++++ Article ++++

Saturday, April 16, 2011

Fraser's Hill - Merapoh: Day 5

The morning of March 16 saw us packing our bags, getting ready to say goodbye to Jelai Hotel and Fraser's Hill. It was another misty morning and there were not as many birds in front of the hotel as the previous days because the lights in front of the hotel were not turned on during the night before. We slowly transferred our luggage to the cars. After finishing all my stuff, I walked around the hotel taking photos of birds for the last time before leaving. We had to leave Fraser's Hill before 11 o'clock, in order to reach Merapoh before sunset. While taking photos of birds in front of the hotel, Mam came and told us that there's a male Lesser Yellownape (Picus chlorolophus) sleeping on a tree trunk just behind the hotel, so we all went to watch it. It turned out that there's another female sleeping in the same tree as well. Both of them were perching motionlessly for so many minutes, before waking up as we seemed to be moving around too much. On a large tree behind the hotel, there was also a big group of sleeping White-thighed Surilis. I counted 11 but there could be more. Apart from the yellownapes and surilis, there was also a Mountain Imperial-Pigeon (Ducula badia) calling its loud mournful call from the top of an exposed branch behind the surilis' tree. We finally said goodbye to Jelai Hotel around 10 and went downhill to the clock tower, where we had a brief stop to take photos with it. It's such a beautiful landmark that everyone who visits Fraser's Hill has to take photos with. Around the clock tower, we also found a pair of Javan Cuckooshrikes and many Silver-eared Mesias that came to pick up moths and insects which were attracted by street lights at night. Just before leaving, I also got some better shots of the exotic Fire-tufted Barbet which generously came down to a lower branch for a few seconds before returning to the treetop.
The famous Fraser's Hill's clock tower
White-thighed Surilis (Presbytis siamensis)
Male Lesser Yellownape (Picus chlorolophus)
And the female

The Bird Interpretive Centre (left) and the feeding area in front of Jelai Hotel (right)
Lesser Racket-tailed Drongo (Dicrurus remifer peracensis)
Male Javan Cuckooshrike (Coracina javensis)
Fire-tufted Barbet (Psilopogon pyrolophus)
We decided to go down by using the New Road, so we can also bird along the way. There were House Swallows and Glossy Swiftlets flying almost everywhere. We found a female dark morph Oriental Honey-Buzzard (Pernis ptilorhyncus) perching on a distant bare tree, as well as a scarce and huge male Great Hornbill (Buceros bicornis) flying by while we briefly stopped at the fruiting fig tree where we saw a pair of Rhinoceros Hornbills the other day. We came across a flock of more than 10 Dusky Langurs (Trachypithecus obscurus) sitting altogether on a single branch, but as soon as we stopped to grab some pictures, most of them quickly fled away leaving only 2 of them sitting dizzily on the branch. A pair of Blyth's Hawk-Eagles (Spizaetus alboniger) was also seen soaring in circles far down the hill below, and a pair of Bronzed Drongos (Dicrurus aeneus) was seen carrying nesting materials. We then left the cool montane weather of Fraser's Hill and returned to the hot and sunny and humid weather of lowlands again around half past 11. Our next destination, Raub.
Dusky Langurs (Trachypithecus obscurus)

Male Whiskered Treeswift (Hemiprocne comata)

++++ Record list ++++

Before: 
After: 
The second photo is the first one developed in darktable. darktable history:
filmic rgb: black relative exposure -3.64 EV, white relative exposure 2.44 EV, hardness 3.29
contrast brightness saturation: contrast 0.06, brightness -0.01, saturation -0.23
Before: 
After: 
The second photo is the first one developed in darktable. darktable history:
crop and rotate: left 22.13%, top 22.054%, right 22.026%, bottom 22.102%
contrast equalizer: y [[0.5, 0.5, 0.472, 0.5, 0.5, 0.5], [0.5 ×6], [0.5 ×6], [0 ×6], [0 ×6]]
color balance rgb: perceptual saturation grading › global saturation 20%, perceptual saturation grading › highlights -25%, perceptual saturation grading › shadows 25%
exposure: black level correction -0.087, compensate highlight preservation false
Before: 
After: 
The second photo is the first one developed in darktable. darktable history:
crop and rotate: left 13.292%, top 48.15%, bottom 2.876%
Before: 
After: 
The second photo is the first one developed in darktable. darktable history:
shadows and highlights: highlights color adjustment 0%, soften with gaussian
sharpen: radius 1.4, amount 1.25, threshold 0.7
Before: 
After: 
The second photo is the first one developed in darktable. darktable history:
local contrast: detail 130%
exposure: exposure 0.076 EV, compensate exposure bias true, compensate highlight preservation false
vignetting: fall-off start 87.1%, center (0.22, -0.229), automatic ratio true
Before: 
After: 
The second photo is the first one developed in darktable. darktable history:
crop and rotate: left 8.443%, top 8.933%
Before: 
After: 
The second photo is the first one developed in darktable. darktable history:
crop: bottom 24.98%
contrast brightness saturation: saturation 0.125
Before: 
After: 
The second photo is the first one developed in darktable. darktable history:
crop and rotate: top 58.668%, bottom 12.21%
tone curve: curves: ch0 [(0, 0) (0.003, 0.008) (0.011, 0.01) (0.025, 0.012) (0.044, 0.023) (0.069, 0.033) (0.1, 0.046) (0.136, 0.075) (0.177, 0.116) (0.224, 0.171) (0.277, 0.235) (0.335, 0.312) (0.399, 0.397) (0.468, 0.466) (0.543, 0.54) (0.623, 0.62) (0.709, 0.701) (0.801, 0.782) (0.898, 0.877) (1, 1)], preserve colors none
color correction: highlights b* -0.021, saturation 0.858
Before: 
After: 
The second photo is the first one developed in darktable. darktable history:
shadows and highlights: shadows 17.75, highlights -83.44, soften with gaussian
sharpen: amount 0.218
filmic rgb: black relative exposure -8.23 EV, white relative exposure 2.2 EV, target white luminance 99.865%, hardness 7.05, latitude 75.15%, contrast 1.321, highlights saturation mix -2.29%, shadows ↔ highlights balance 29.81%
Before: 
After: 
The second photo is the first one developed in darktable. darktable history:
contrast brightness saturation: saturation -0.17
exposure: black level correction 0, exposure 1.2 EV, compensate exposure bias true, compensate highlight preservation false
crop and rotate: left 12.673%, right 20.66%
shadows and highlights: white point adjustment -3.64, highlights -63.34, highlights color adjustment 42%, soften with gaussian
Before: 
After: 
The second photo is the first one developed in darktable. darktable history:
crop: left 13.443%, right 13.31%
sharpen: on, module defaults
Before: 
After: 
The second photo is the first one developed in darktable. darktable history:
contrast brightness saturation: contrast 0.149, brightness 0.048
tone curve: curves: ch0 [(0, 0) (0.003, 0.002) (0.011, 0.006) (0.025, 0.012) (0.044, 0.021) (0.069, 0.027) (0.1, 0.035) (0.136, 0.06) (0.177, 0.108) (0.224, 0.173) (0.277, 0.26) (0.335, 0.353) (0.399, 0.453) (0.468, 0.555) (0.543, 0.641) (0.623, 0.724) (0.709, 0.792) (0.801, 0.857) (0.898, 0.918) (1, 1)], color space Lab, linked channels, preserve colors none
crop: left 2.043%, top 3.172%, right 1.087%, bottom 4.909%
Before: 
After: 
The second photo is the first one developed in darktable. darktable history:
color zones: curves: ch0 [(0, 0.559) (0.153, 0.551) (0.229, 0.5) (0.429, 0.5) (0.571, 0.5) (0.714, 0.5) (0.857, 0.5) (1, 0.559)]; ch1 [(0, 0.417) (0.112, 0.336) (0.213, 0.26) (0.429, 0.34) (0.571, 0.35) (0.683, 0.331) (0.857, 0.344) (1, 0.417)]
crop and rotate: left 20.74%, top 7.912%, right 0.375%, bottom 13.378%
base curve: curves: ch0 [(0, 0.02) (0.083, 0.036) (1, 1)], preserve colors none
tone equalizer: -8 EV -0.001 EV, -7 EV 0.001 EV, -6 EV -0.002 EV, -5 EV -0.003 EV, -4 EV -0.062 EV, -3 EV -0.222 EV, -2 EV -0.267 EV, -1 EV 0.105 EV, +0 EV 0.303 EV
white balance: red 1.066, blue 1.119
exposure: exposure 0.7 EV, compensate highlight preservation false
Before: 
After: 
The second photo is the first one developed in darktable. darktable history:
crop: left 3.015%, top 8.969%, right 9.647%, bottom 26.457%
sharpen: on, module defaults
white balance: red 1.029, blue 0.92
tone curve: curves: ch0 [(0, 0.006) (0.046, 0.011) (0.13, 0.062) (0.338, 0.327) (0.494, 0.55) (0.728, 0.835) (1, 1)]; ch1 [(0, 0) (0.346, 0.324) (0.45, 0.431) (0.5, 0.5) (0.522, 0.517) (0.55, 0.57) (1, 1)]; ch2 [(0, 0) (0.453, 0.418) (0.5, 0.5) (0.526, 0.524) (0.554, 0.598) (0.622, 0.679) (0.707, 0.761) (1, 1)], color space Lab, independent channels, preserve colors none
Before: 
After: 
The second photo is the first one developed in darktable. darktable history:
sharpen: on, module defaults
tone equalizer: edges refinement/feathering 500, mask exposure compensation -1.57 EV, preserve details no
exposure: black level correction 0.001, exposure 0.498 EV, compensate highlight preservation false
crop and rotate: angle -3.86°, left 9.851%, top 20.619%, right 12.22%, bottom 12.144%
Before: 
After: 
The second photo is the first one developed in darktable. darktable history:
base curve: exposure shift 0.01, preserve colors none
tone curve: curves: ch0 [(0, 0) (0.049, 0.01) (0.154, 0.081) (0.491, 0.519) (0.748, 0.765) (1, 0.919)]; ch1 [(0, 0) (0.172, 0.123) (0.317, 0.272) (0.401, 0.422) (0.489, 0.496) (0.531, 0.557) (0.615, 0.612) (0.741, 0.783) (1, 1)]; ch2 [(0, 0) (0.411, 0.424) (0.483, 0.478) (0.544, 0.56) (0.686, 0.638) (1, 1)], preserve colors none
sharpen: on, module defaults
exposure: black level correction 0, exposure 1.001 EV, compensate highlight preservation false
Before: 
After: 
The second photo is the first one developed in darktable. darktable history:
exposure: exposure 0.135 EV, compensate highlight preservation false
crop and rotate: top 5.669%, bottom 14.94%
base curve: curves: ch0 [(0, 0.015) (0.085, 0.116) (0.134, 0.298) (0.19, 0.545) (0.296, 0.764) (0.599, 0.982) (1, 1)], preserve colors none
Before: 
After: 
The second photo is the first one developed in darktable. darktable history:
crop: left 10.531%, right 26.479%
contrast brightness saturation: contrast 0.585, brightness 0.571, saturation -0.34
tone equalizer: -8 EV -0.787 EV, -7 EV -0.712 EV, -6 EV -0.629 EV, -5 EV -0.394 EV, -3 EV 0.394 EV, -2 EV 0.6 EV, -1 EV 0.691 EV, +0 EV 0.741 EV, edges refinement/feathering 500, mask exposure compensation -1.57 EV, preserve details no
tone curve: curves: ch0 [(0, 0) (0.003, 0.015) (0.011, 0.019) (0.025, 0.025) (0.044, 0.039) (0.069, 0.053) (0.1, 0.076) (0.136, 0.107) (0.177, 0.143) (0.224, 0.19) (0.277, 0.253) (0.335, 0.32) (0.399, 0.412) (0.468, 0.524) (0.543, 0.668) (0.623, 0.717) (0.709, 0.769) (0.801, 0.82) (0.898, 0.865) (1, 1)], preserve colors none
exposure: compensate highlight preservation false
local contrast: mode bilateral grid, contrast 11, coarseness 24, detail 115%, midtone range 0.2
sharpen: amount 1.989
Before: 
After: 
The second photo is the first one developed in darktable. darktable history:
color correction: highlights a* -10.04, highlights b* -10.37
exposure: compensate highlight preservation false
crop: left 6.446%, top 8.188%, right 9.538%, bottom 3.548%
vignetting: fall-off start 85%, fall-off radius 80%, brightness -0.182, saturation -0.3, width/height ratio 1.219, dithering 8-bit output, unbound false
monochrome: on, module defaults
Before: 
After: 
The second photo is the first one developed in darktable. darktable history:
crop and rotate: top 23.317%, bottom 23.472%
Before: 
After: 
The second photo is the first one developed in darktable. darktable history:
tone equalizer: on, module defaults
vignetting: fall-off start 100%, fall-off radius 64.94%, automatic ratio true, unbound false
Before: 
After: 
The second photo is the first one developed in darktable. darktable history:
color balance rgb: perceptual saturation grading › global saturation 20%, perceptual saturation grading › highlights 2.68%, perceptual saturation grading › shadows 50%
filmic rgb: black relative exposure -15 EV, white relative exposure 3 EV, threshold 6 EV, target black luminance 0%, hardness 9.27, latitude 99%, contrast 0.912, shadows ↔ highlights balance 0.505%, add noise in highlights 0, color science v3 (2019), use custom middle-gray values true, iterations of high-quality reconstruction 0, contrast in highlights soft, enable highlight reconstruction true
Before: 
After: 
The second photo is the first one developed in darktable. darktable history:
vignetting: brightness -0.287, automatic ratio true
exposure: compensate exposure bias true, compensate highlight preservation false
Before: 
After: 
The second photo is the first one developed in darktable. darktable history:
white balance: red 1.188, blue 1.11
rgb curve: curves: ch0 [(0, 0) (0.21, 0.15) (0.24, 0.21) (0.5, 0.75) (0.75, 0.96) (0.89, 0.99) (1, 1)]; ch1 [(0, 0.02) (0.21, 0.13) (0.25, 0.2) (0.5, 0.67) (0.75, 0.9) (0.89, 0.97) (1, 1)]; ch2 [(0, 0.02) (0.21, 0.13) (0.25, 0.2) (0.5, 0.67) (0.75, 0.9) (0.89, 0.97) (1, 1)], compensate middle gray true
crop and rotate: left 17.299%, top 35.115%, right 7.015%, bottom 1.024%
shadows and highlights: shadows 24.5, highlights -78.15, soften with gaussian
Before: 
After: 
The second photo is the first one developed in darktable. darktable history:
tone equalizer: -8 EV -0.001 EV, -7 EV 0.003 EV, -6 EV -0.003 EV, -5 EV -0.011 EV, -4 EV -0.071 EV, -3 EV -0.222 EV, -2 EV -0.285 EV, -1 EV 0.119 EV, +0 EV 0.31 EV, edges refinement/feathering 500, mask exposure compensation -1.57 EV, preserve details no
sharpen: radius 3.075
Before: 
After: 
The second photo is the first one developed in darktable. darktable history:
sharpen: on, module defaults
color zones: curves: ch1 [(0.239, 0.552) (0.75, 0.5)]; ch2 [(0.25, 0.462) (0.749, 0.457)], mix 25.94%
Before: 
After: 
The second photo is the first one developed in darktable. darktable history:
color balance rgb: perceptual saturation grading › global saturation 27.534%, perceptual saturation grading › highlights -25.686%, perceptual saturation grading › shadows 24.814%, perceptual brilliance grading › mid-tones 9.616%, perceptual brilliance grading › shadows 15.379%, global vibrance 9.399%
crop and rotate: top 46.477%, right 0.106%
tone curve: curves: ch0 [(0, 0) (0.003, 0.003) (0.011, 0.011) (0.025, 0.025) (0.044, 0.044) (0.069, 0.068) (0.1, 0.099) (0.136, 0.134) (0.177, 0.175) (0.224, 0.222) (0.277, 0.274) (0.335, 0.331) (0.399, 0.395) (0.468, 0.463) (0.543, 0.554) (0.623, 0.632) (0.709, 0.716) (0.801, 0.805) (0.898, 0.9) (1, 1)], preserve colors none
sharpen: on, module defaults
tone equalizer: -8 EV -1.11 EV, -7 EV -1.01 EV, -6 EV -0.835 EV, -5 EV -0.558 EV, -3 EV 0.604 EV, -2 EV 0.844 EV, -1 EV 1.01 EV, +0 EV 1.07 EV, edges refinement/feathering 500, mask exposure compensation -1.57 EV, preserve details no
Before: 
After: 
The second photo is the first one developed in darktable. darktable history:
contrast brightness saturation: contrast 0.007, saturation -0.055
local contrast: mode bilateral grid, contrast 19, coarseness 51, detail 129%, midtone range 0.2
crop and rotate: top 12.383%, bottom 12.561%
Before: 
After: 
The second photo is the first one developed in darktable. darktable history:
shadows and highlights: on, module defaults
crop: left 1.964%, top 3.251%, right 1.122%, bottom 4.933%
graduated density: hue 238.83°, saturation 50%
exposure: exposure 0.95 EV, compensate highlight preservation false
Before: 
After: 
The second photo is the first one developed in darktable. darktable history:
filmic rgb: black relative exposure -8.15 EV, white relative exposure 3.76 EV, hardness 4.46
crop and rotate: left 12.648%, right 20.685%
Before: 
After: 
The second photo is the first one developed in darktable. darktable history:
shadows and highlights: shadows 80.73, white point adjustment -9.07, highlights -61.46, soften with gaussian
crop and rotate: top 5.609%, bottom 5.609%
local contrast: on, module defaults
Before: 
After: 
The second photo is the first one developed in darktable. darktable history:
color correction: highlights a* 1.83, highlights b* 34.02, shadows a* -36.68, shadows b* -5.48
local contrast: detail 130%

++++

* **Parts of the exercise**:
(1) Using the Fraser's Hill post above, decide whether each statement agrees with it: (a) the lights in front of the hotel were on during the night before; (b) the writer counted 11 White-thighed Surilis; (c) the group went down by the Old Road. For each one, answer yes or no and quote the deciding words.
(2) Pick up the Fraser's Hill post where it stops and continue it.

* **The responses**:
(1)
(a) No: "the lights in front of the hotel were not turned on during the night before"
(b) Yes: "I counted 11 but there could be more"
(c) No: "We decided to go down by using the New Road"

(2)
Raub is a small city on the way from Fraser's Hill to Merapoh. We stopped there for a quick lunch in an Indian restaurant. The food tasted really good. After lunch we went to a supermarket to buy some more instant food, water and snacks 'cause in Merapoh we wouldn't get the same comfort as in Fraser's Hill. Along the way before reaching Raub, we also had a brief stop for a pair of Grey-rumped Treeswifts (Hemiprocne longipennis) and a beautiful male Whiskered Treeswift (Hemiprocne comata) which were perching just by the roadside. There was also a distant Dollarbird (Eurystomus orientalis) and a small flock of Jungle Mynas (Acridotheres fuscus torquatus). A worker who was cutting grasses on the roadside approached us and told us that there's a hornbill's nest which can be viewed from the roadside about 1-2 kilometres back. Even though how much we wanted to go back and see the nest, we just had to move on otherwise we wouldn't be able to make it in time.

The entrance to our birding paradise in Merapoh
Sungai Relau (Sungai means river)
Variant male Black Hornbill (Anthracoceros malayanus)
Adult Asian Glossy Starling (Aplonis panayensis)
Prevost's Squirrel (Callosciurus prevostii)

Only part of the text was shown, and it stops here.